Of particular concern is the fact that the investigators first asserted that the young men had themselves prepared the bomb and there is video footage where Serhiy describes to the investigators how he made it.  His description does not match the actual bomb.  Later the story changed and they are now accused of buying the bomb.

Olha Dyomina, Serhiy and Anton’s mother saw her sons after their interrogations and has asserted from the beginning that they gave the confessions which were later retracted in court under enormous pressure.  She says, for example, that the investigators threatened to cut off Anton’s genitals if he didn’t sign a confession.  Anton’s trousers with the pockets cut out were caught on the video footage taken during the re-enactment of the crime, and were shown in court.  The investigators were unable to explain why the trousers were in this state.

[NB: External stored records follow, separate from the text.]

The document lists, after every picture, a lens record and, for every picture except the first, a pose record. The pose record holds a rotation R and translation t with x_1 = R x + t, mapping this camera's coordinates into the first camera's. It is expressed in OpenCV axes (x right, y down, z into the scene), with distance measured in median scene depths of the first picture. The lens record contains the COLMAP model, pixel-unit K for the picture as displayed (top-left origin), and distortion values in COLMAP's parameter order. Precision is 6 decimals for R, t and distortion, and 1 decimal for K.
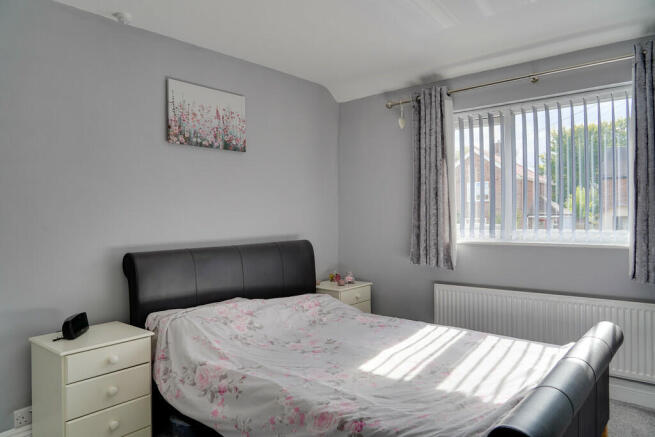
lens RADIAL K [[453.6, 0, 327.9], [0, 453.6, 215.1], [0, 0, 1]] dist [-0.024882, 0.004846]
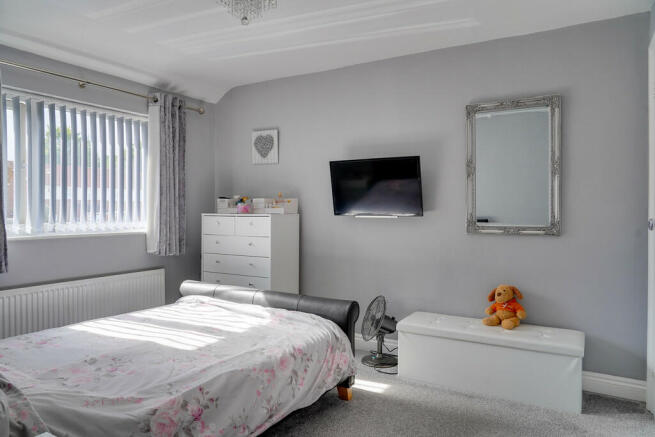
lens RADIAL K [[453.6, 0, 327.9], [0, 453.6, 215.1], [0, 0, 1]] dist [-0.024882, 0.004846]
pose [[-0.173164, -0.003292, 0.984888, -1.036434], [-0.002333, 0.999993, 0.002932, 0.015128], [-0.984890, -0.001790, -0.173170, 0.859806]]
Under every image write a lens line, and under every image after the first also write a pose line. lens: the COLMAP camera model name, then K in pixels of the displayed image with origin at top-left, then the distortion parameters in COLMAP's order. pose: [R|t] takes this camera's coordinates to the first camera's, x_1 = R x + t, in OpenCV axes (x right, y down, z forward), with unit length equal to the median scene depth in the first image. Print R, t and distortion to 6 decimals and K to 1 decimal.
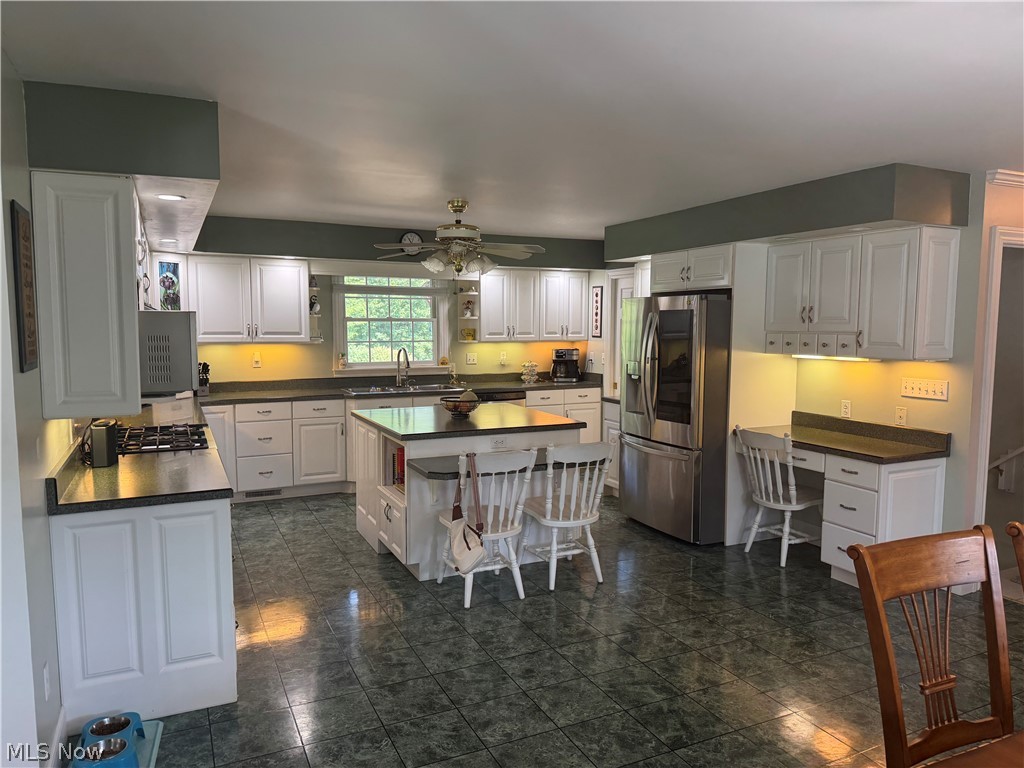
lens RADIAL K [[714.5, 0, 509.7], [0, 714.5, 390.5], [0, 0, 1]] dist [0.062601, -0.009127]
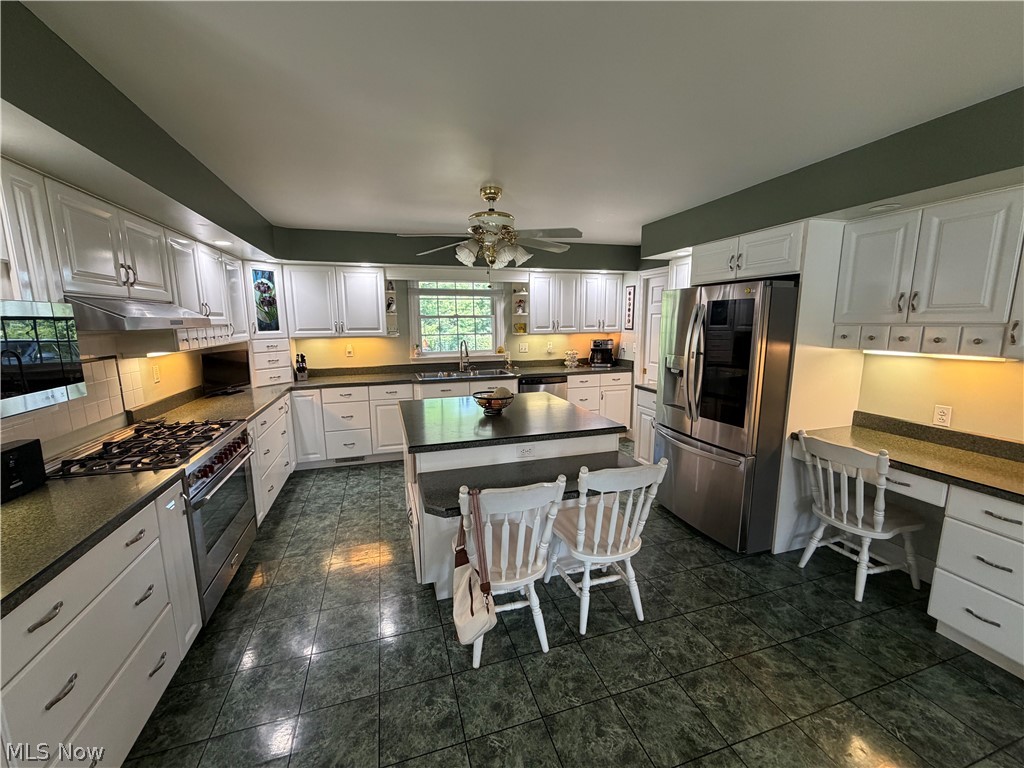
lens RADIAL K [[406.9, 0, 507.2], [0, 406.9, 387.5], [0, 0, 1]] dist [-0.004014, 0.000152]
pose [[0.989567, 0.012991, -0.143486, 0.028348], [-0.003132, 0.997631, 0.068720, -0.034949], [0.144039, -0.067554, 0.987263, 0.428016]]
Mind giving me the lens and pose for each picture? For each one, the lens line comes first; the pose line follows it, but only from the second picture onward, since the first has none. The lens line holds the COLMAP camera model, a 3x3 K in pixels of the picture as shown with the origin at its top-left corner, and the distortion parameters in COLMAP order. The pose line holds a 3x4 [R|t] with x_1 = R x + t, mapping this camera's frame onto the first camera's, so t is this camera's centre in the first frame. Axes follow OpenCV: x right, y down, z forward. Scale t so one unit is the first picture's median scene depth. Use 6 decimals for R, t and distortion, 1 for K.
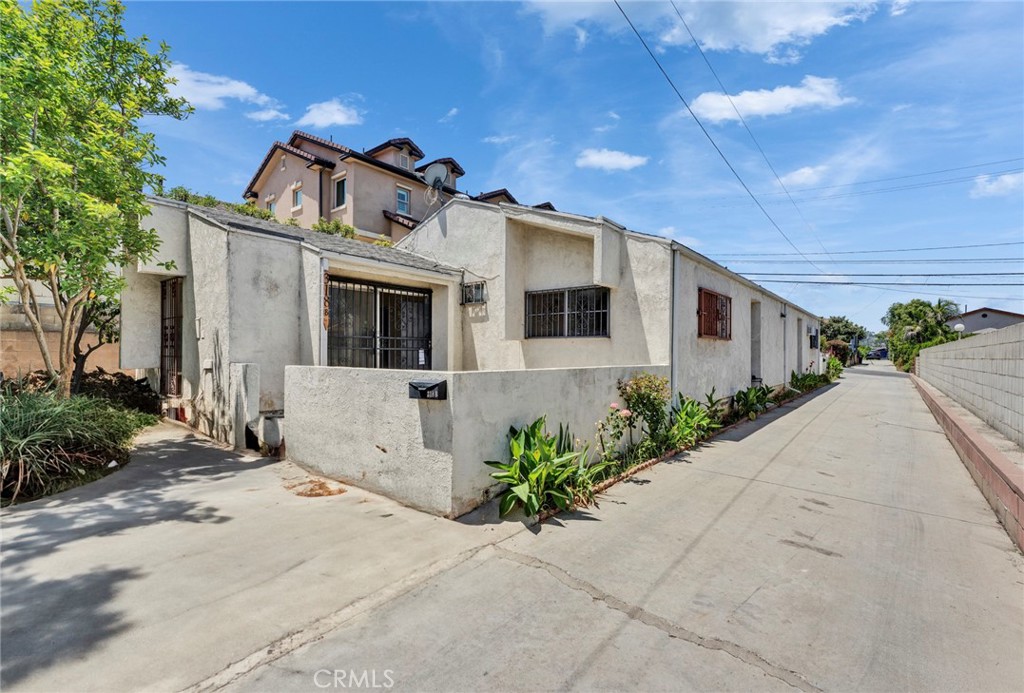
lens RADIAL K [[423.4, 0, 511.6], [0, 423.4, 351.8], [0, 0, 1]] dist [-0.001161, -0.000061]
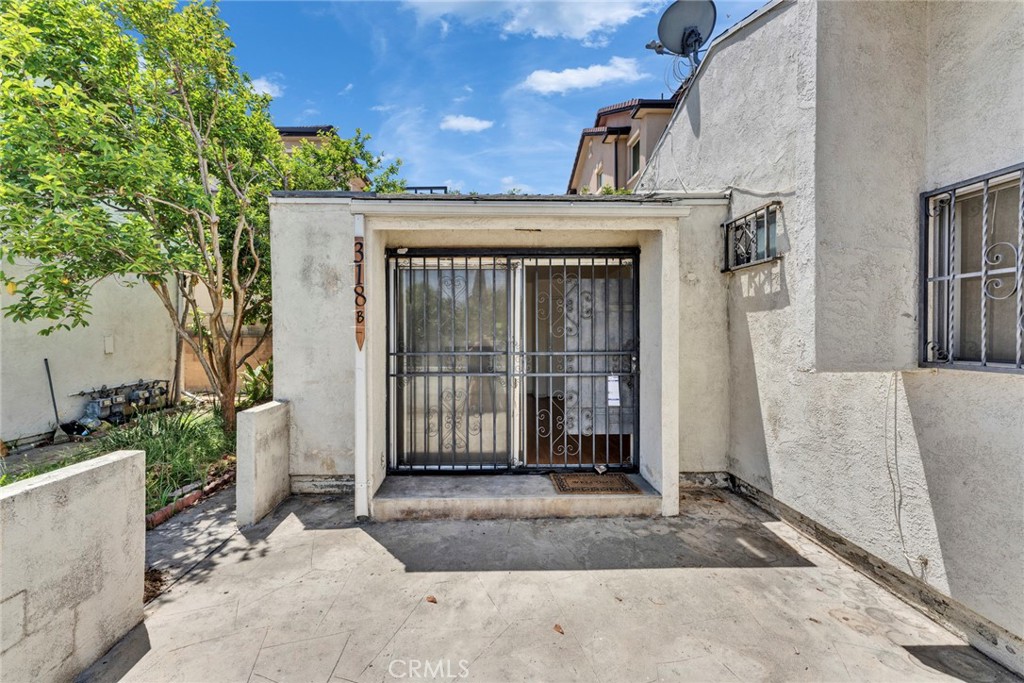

According to one of the lawyers involved in the case, Oleh Veremeyenko, the person who had confessed to making and selling Serhiy the detonator later retracted his evidence.  The defendants’ lawyers are also adamant that their clients all have alibis.

The Donetsk Forensic Investigation Institute last week found that pressure had been brought to bear on the young men.  It does not appear to have addressed Serhiy’s allegations of physical ill-treatment, but found that all defendants had been put under psychological pressure, that they had not given their confessions independently and that the investigators had put questions that they then answered themselves.

It should be emphasised that the investigators were also put under enormous pressure to “solve the crime” quickly.  Ukraine has a shockingly small percentage of acquittals to a large degree because of the pressure for “good statistics”.  In the present case, the pressure came from the President himself and by now, with the police officers, investigators and others all at very least frightened of losing their jobs, the prosecution is most unlikely to budge.

These are three young men who have already spent two years in remand prison.  Attention is vital in order to impress upon the Human Rights Ombudsperson and President the need to intervene in what is already bearing the hallmarks of another grave miscarriage of justice.